Tuesday, March 17, 2026

Wet noodles.

It's been almost 2 weeks since receiving the news that Alex's PET scan did not show a relapse of cancer. The relief was tangible, palpable. An indescribable kind of weigh lifted immediately. A feeling of euphoria, weightlessness and also suddenly a new quiet. The constant hum of this cancer diagnosis gone.

But as I'm reflecting on it now almost 14 days out, maybe the thing that is standing out to me the most is just how quickly we all pivoted back to "regular" life. How quietly we nodded, exchanging relieved hugs, and moved on. What I might have imagined would have been a moment for ticker tape parades, horns, music, honking, the throwing of confetti, turned into just simple quiet relief. 

I think back to the celebration that spontaneously erupted when at the mid-point of his first 6 months of chemo everything looked really good.

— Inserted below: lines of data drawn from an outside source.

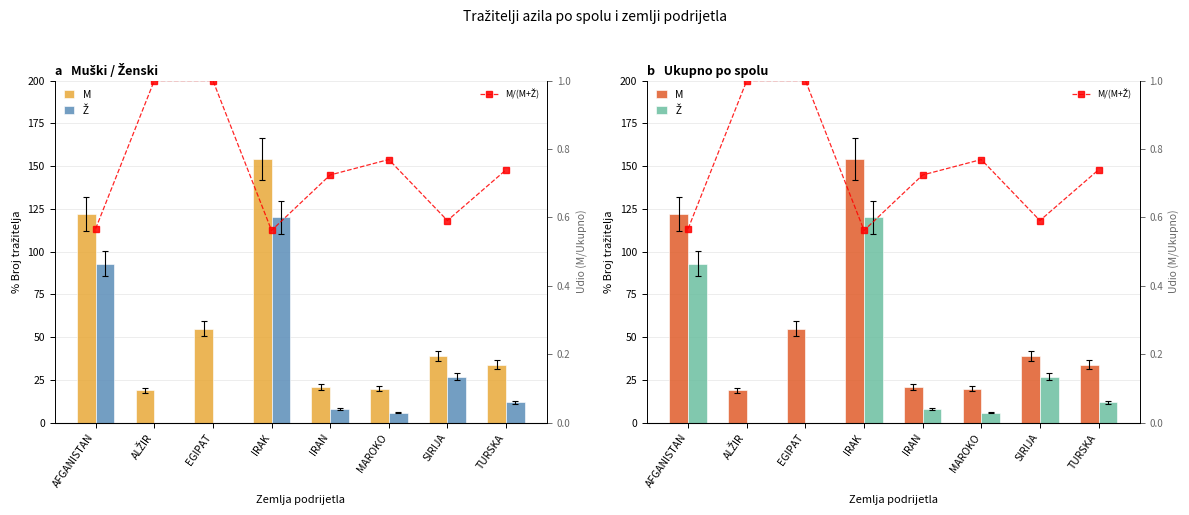

What is the greatest value displayed?

154.0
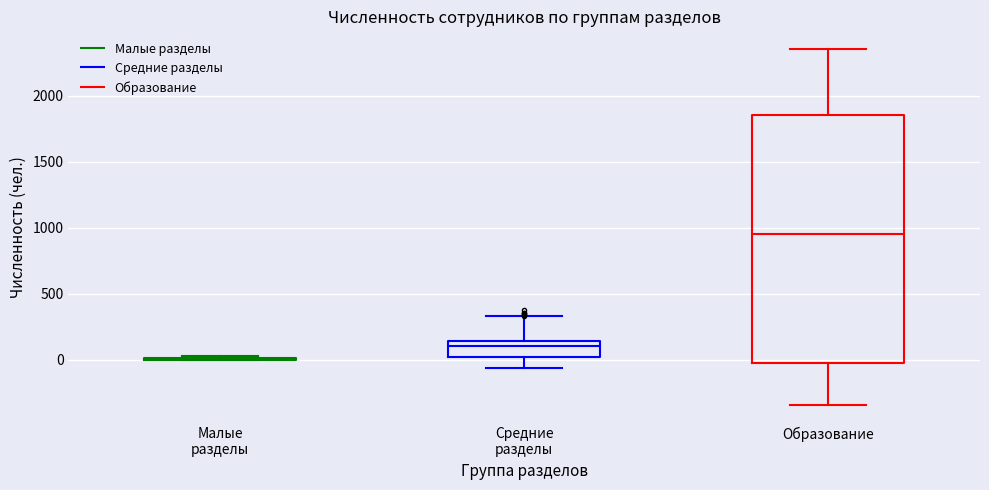

Which box is the tallest, from its lower edge to its upper edge?

Образование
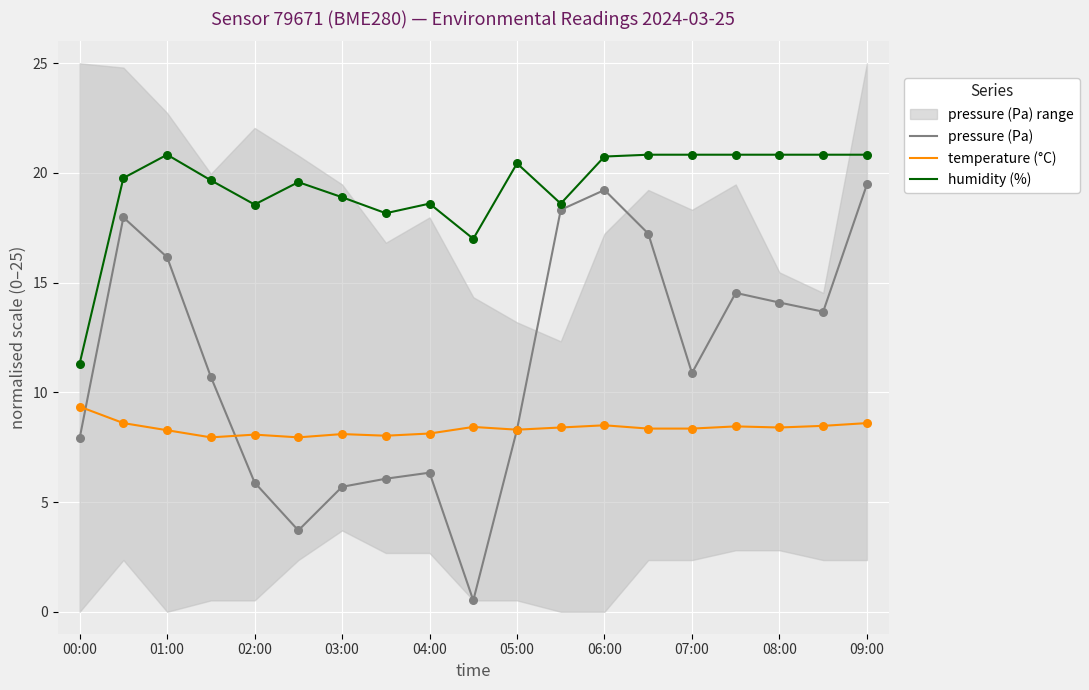

Which series has the largest total across all categories?

humidity (%)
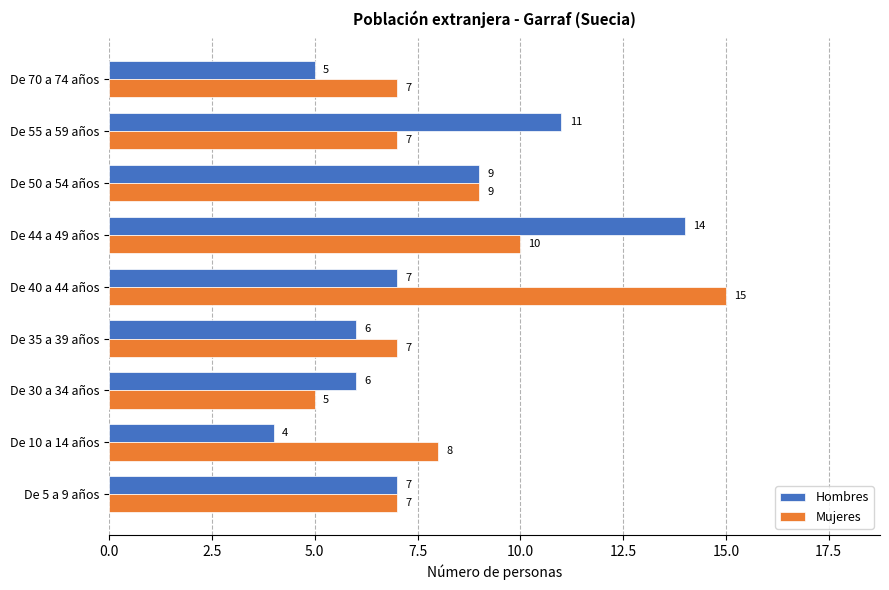

What is the difference between the highest and lowest values at De 55 a 59 años?

4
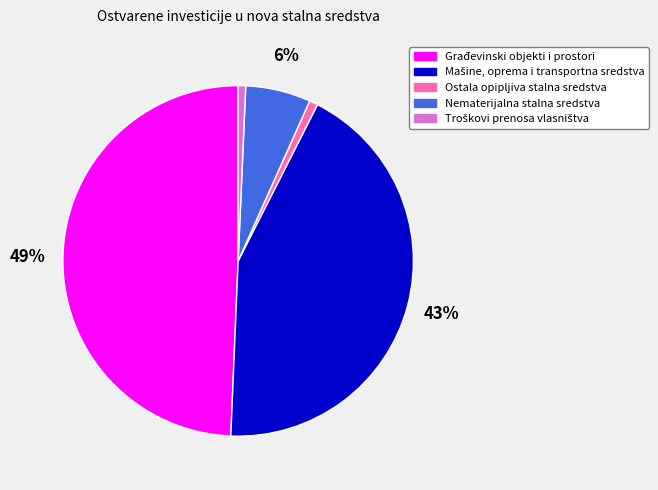

The Ostala opipljiva stalna sredstva slice represents 1% of the pie. True or false?

True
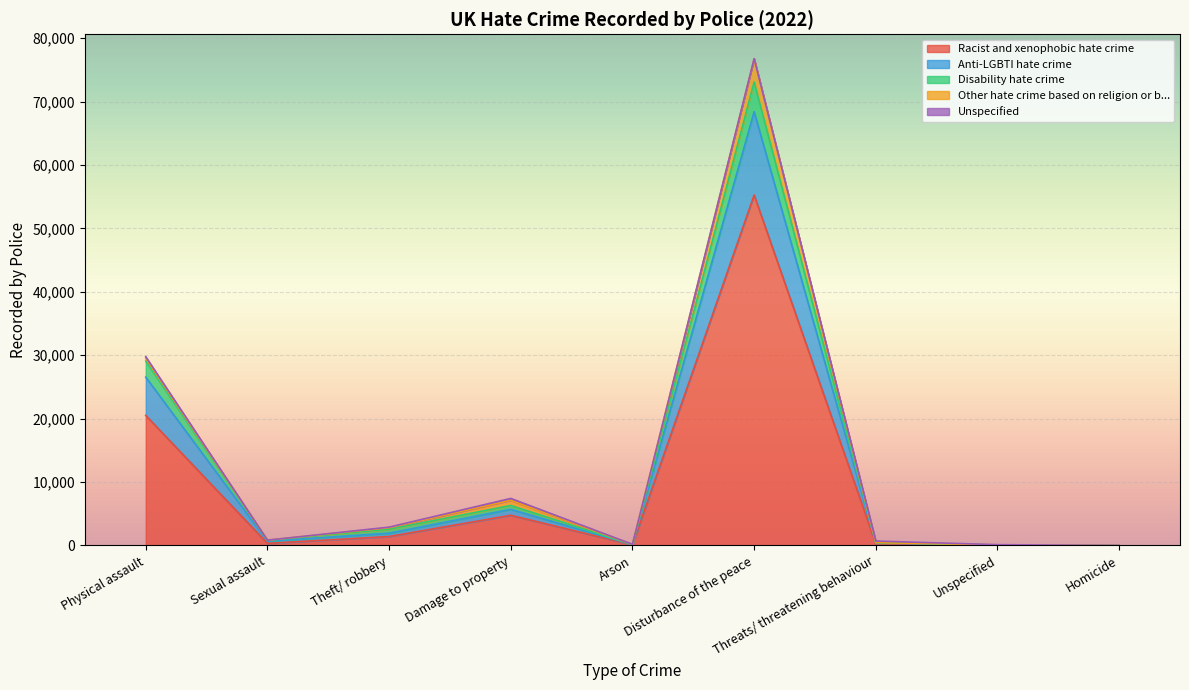

Is it true that Racist and xenophobic hate crime equals 31638 at Physical assault?

False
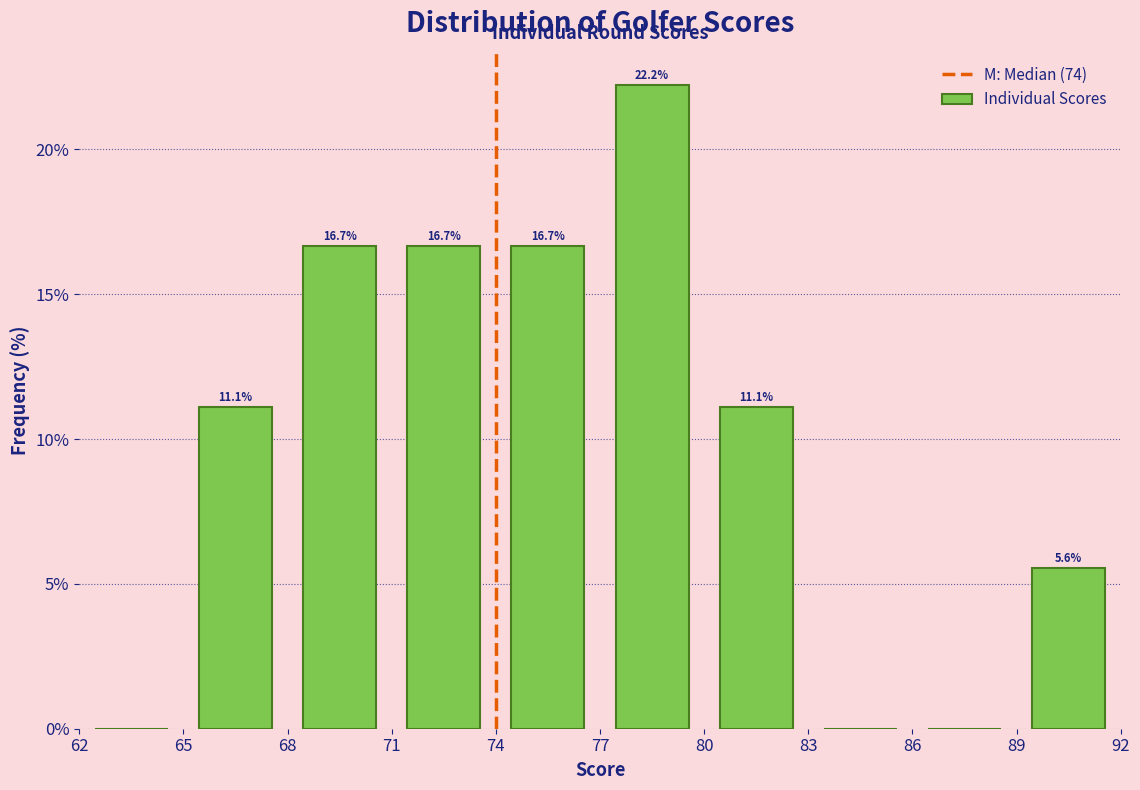

Which range on the x-axis has the tallest bar?

77 to 80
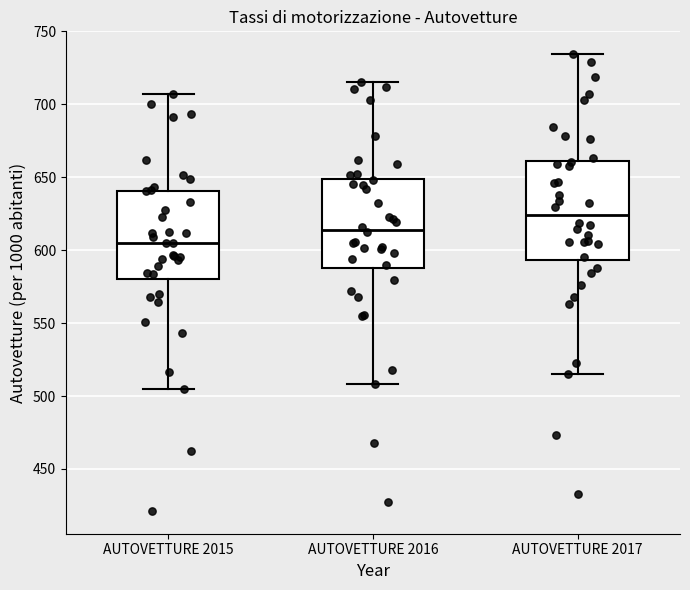

Comparing the boxes themselves (not the whiskers), which one is the tallest?

AUTOVETTURE 2017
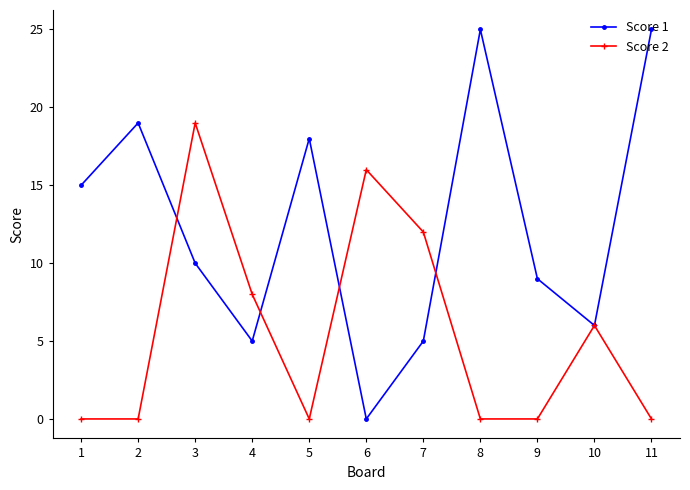

What is the difference between the maximum and minimum values in the Score 2 series?

19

The troops rallied and off we went to Sanford's in Cheyenne (cause where else ya gonna go in January)! That was a celebration. Entirely too premature, as it turned out, but the joy was tangible. Now, here we are receiving glorious news like wet noodles. Life is strange sometimes.


Monday, March 2, 2026

Jury's out...

This place that I'm sitting right now? This suspension between hope and dread that makes me catch my breath, makes me hold my breath, makes my heart seize? yeah, I can hardly sit in this space. I haven't counted the # of scans because I don't want to. This last moment of hope before having hopes dashed is the worst. I've gone into every single scan with hope. But if I'm completely honest right now, I'm just mad at hope. Mad at the promise that doesn't deliver. If you want to be critical of that, be my guest. Come sit in my seat.

This past week I served on a jury. It was weighty. It's not an easy seat to sit in, listening, weighing facts, deliberating justice, rendering a verdict. As the 12 of us discussed and re-hashed the facts of the case and the unspoken impressions of the case I was thinking of the defendant out there waiting to hear our verdict. Sitting in that seat, knowing his future was in here with us.

At the end of the day, I am grateful that I can leave the verdict of this scan tomorrow in God's hands. I know at my core that if the word tomorrow is terrible, shattering and on it's face feels like complete cruelty, the one who yielded that verdict is trustworthy, loving and sovereign. He sees what I cannot see and therefore often allows what I would never. God renders pure justice, not the frail, uninformed justice of men. So I leave tomorrows verdict with him, and yes, I still hope.